Copy the records below word for word, from the first line through the line containing "What is the sum of all values?", and include both of those lines.

Items listed in a dataset:
= = = = =

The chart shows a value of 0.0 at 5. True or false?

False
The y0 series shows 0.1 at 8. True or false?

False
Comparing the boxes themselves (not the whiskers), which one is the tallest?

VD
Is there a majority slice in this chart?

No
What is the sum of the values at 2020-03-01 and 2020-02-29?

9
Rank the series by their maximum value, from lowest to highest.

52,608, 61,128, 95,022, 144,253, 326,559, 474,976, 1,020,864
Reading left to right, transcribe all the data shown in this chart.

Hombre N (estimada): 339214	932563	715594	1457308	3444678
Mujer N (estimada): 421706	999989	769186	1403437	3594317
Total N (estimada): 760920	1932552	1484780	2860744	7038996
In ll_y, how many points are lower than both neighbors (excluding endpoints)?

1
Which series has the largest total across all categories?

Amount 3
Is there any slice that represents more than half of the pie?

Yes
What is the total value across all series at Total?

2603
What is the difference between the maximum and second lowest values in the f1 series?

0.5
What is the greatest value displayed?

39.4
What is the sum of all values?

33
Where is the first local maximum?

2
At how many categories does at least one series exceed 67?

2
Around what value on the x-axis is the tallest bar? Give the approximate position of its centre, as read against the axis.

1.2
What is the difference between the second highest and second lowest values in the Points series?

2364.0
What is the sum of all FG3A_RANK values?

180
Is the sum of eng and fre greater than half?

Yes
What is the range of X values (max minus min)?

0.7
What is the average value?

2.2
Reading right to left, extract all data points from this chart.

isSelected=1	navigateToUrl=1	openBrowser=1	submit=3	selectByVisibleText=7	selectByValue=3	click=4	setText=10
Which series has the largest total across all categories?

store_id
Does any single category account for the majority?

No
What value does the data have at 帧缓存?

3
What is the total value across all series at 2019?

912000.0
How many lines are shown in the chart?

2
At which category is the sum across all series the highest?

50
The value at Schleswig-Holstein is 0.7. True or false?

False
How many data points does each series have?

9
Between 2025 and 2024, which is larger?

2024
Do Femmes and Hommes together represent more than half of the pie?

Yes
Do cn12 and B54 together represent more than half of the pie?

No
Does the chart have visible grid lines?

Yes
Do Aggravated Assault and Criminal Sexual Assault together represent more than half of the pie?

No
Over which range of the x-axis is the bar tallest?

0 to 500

= = = = =

RESPONSE BELOW:
The chart shows a value of 0.0 at 5. True or false?

False
The y0 series shows 0.1 at 8. True or false?

False
Comparing the boxes themselves (not the whiskers), which one is the tallest?

VD
Is there a majority slice in this chart?

No
What is the sum of the values at 2020-03-01 and 2020-02-29?

9
Rank the series by their maximum value, from lowest to highest.

52,608, 61,128, 95,022, 144,253, 326,559, 474,976, 1,020,864
Reading left to right, transcribe all the data shown in this chart.

Hombre N (estimada): 339214	932563	715594	1457308	3444678
Mujer N (estimada): 421706	999989	769186	1403437	3594317
Total N (estimada): 760920	1932552	1484780	2860744	7038996
In ll_y, how many points are lower than both neighbors (excluding endpoints)?

1
Which series has the largest total across all categories?

Amount 3
Is there any slice that represents more than half of the pie?

Yes
What is the total value across all series at Total?

2603
What is the difference between the maximum and second lowest values in the f1 series?

0.5
What is the greatest value displayed?

39.4
What is the sum of all values?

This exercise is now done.